Engrossada pela deterioração do estado de bem-estar social, a crise econômica, o desemprego e a pressão migratória - criada em boa parte pela própria Europa com o incentivo ao terrível pesadelo da “Primavera Árabe” - a baba do racismo, do ódio contra os ciganos e os árabes, do  antissemitismo e do anticomunismo mais arcaico e bestial, espalha-se como peste seguindo o curso de grandes rios como o Dnieper e o Danúbio, criando uma sopa densa e corrosiva, apropriada para alimentar as ovas - nunca totalmente inertes - da serpente nazista.

Fruto de uma nação multiétnica, que estabelece seu passado e seu futuro na diversidade universal de sua gente, nenhum brasileiro pode ficar ao lado dos golpistas neofascistas ucranianos. 

Não é possível fazê-lo, não apenas pelo senso comum de não apoiar uma gente que odeia e despreza tudo o que somos. 

Mas, também, porque não podemos desonrar o sangue e a memória daqueles cujos ossos descansaram no solo sagrado de Pistóia.

De quem, em lugares como Monte Castelo e Fornovo di Taro – onde derrotamos, em um único dia, a 148 Divisão Wermacht e a Divisão Bersaglieri Itália, obtendo a rendição incondicional de dois generais e de milhares de prisioneiros – combateu,  com a FEB, o bom combate.

Dos soldados e aviadores que, com a força e a determinação de 25.700 corações brasileiros, ajudaram a derrotar, naquele momento, a serpente hitleriana.     

No afã de prejudicar e sitiar a Rússia, criando problemas à sua volta, em países que já a atacaram no passado, o que a UE não entendeu, ainda, é que o que está em jogo na Ucrânia não é o apenas o futuro do maior país europeu em extensão territorial, nem mesmo o de Putin, mas o da própria Europa.

Até agora, o neonazismo se ressentia de um território grande e simbólico o suficiente, do ponto de vista de uma forte ligação com o anticomunismo e com o nacional-socialismo, no passado, para servir de estuário para o ressentimento e as frustrações de um continente decadente e nostálgico das glórias perdidas, que nunca se sentiu realmente distante, ou decididamente oposto, ao fascismo.

Faltava um lugar, um santuário, onde se pudesse perseguir o mais fraco, o diferente, impunemente.
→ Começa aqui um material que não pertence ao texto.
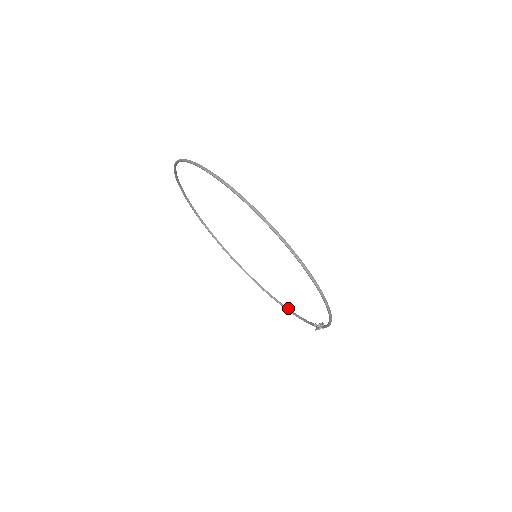
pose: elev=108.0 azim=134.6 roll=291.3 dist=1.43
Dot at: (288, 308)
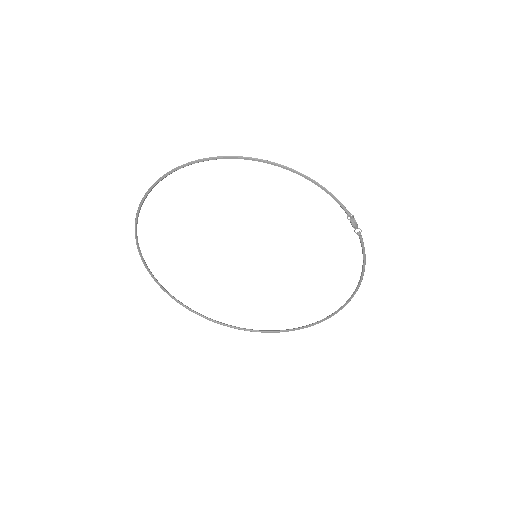
Dot at: (359, 280)
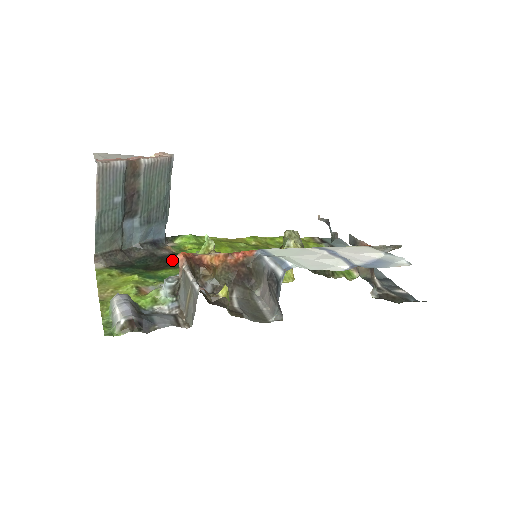
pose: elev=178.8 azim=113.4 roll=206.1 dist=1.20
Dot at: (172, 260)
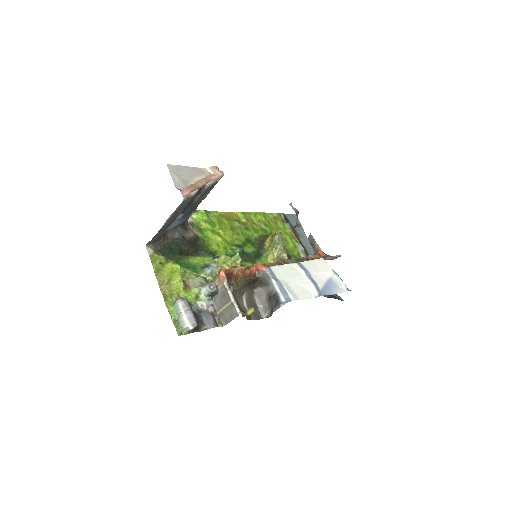
Dot at: (197, 245)
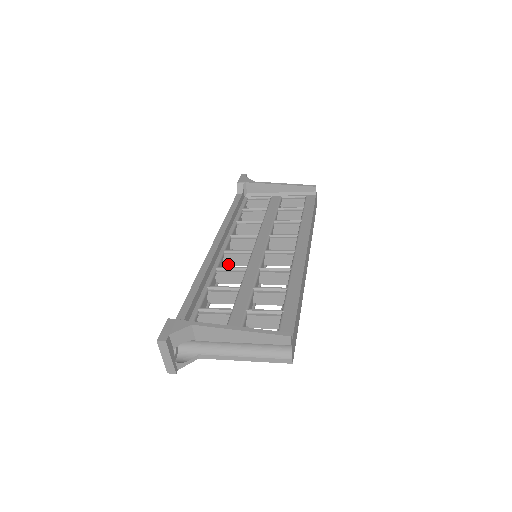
Um front ideológico e militar para onde pudessem convergir – como voluntários ou simpatizantes - militantes da supremacia branca de todo o mundo.
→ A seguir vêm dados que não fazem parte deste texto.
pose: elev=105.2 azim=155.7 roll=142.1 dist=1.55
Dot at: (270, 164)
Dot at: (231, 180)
Um laboratório para a criação de um novo estado, com leis, estrutura e ideologia semelhantes às que imperavam na Alemanha há 70 anos.      

Se, como tudo indica, os neonazistas se encastelarem no poder em Kiev, por meio de eleições fraudadas, ou da consolidação de um golpe de estado desfechado contra um governante eleito, o ninho da serpente poderá renascer, agora, no conflagrado território ucraniano.